Nick advises a wide range of commercial clients, including listed companies, local subsidiaries of multi-national companies, and privately held New Zealand companies. He also advises start-up companies wanting to raise capital. He deals with business owners, directors, C-suite executives, and in-house counsel. Nick can advise clients on options for the drafting of contracts that will help them achieve their desired outcomes.
Nick has advised Fusion Specialty Insurance Pty Limited, Sealegs International Limited, Sedgwick New Zealand, and Cogent Limited, among many others.
Nick has been recognised by The Legal 500 Asia Pacific as a Recommended Lawyer for Corporate and M&A, and by IFLR1000 as a Notable Practitioner for M&A.
Relevant experience
- Oyster Bay Marlborough Vineyards Limited: Advising on its listing on the NZAX and its compliance requirements under the NZAX listing rules. He also appeared before NZX Discipline for the company, successfully defending complaints made by Peter Yealands Investments Limited.
- Oyster Bay Marlborough Vineyards Limited: Advising the target company through a highly contested partial takeover offer battle between Delegats Wine Estate Limited and Peter Yealands Investments Limited. This resulted in New Zealand’s first High Court judgment on the Takeovers Code.
- Whānau Tahi Limited: Advising on a significant transaction involving one of New Zealand’s leading health technology businesses which had important relationships with the Ministry of Health and the various district health boards in New Zealand. The transaction was strategically important to its work towards improving the livelihood of Māori in New Zealand.
- Chow Group: Advising on the delisting from NZAX.
- Undertaking acquisitions and divestitures of various businesses, including addressing issues relating to the Commerce Act, Overseas Investment Act, banking arrangements and inter-jurisdictional issues.
- General Counsel (Seconded) for a New Zealand company establishing its business in Dubai.
- Technology and telecommunications company: Advising the acquisition of the business and assets of an IT company by another IT company. We advised the buyer on all legal aspects of the transaction, including carrying out extensive legal due diligence, negotiation of transaction documents, and ensuring a smooth transition to completion.
- Technology and telecommunications company: Advising management buyout of an IT company by interests associated with a 30% shareholder at the commencement of this transaction. The shareholder formed a company which then acquired all of the shares in the IT company. In relation to the management buyout, he prepared the sale and purchase agreements, negotiated their terms and settled the purchase.

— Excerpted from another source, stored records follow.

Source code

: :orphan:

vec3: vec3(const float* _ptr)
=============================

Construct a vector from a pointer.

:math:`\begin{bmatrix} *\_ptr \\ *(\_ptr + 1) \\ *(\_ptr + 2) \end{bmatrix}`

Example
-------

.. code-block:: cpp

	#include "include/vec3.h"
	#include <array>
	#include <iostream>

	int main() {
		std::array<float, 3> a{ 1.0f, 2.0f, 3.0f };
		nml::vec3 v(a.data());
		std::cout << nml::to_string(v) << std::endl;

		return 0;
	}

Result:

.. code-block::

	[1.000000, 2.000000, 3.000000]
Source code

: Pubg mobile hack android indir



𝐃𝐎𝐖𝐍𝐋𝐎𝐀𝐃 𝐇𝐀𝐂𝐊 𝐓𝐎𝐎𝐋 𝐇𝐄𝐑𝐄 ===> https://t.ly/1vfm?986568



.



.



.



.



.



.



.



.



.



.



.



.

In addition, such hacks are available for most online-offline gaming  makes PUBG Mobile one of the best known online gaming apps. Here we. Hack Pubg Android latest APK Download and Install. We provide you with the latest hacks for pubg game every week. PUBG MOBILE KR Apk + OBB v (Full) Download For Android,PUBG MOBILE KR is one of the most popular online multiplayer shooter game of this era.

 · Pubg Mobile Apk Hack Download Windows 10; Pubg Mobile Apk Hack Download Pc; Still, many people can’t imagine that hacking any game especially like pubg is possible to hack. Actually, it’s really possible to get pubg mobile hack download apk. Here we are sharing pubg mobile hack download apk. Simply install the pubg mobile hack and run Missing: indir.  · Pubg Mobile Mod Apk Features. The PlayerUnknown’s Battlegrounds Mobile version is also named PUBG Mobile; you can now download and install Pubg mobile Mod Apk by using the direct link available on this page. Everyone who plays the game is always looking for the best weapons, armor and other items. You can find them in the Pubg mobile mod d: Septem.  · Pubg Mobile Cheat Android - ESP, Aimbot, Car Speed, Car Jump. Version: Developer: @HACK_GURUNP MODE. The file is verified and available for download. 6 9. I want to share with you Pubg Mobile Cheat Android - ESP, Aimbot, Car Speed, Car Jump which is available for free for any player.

- Insurance company: Advising a specialty insurer, Nick advised on the issue of a W&I insurance policy for a transaction where a related company acquired a 60% stake in a tech firm. Nick reviewed due diligence, drafted underwriting questions, joined an underwriting call, ensured the SPA met market standards, and suggested amendments to the SPA and insurance policy.
- Insurance company: Advising on the W&I insurance policy for a major acquisition of retirement villages. Nick reviewed due diligence, drafted underwriting questions, attended an underwriting call, and advised on SPA compliance and policy changes.
- Technology and telecommunications company: Advising the financing of the first two transactions through a funding facility obtained from a lender which was provided on a limited recourse basis.
- Lanaco Limited: Acting for Lanaco Limited that was raising capital by the issue of new preference shares. The share issue was partially underwritten and needed to comply with the pre-emptive rights process that applied to the issue of new shares.
- Jesters’ Pies: Advising on all legal matters including ensuring that its franchise documentation complied with New Zealand law, and the Code of Ethics and the Code of Practice of the Franchise Association of New Zealand.